• The problem: Which lines of the records below contain the word "text"? Report each of them in full.

=== Begin Enclosure ===

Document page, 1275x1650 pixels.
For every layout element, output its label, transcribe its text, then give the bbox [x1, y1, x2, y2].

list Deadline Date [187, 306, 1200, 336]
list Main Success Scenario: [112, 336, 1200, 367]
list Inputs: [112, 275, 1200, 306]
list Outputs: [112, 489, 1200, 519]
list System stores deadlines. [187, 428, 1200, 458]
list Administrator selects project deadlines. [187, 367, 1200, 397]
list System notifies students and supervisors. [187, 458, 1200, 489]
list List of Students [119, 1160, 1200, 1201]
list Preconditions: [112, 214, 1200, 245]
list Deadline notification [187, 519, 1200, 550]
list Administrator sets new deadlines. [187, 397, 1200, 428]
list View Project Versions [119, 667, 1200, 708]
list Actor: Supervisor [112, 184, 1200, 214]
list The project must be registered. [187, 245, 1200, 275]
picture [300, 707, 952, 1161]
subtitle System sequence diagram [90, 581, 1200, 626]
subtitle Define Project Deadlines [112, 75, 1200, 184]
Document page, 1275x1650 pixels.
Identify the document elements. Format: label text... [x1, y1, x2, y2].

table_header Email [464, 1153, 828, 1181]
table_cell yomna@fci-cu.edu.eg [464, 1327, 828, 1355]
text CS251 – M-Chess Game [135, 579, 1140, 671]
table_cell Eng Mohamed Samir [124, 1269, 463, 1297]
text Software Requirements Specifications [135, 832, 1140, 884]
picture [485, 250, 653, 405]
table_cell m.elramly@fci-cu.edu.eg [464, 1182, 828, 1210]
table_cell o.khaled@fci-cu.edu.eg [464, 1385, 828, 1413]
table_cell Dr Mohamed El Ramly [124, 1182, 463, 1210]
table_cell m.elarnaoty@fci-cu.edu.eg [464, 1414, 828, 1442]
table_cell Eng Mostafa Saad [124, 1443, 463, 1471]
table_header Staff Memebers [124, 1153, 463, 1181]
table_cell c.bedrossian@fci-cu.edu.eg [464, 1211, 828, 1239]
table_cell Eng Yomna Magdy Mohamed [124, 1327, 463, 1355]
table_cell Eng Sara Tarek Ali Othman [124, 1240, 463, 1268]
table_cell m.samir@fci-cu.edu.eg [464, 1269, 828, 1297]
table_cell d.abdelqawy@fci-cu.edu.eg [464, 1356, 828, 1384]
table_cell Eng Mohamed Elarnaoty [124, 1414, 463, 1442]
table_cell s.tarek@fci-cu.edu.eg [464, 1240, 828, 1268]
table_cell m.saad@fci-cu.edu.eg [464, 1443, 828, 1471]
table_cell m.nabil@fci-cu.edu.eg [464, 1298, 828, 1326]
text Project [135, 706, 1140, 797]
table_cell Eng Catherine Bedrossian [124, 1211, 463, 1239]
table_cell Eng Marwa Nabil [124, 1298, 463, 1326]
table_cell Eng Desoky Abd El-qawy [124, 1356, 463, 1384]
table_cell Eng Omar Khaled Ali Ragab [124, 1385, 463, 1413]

=== End Enclosure ===

• Exercise response:
For every layout element, output its label, transcribe its text, then give the bbox [x1, y1, x2, y2].
Identify the document elements. Format: label text... [x1, y1, x2, y2].
text CS251 – M-Chess Game [135, 579, 1140, 671]
text Software Requirements Specifications [135, 832, 1140, 884]
text Project [135, 706, 1140, 797]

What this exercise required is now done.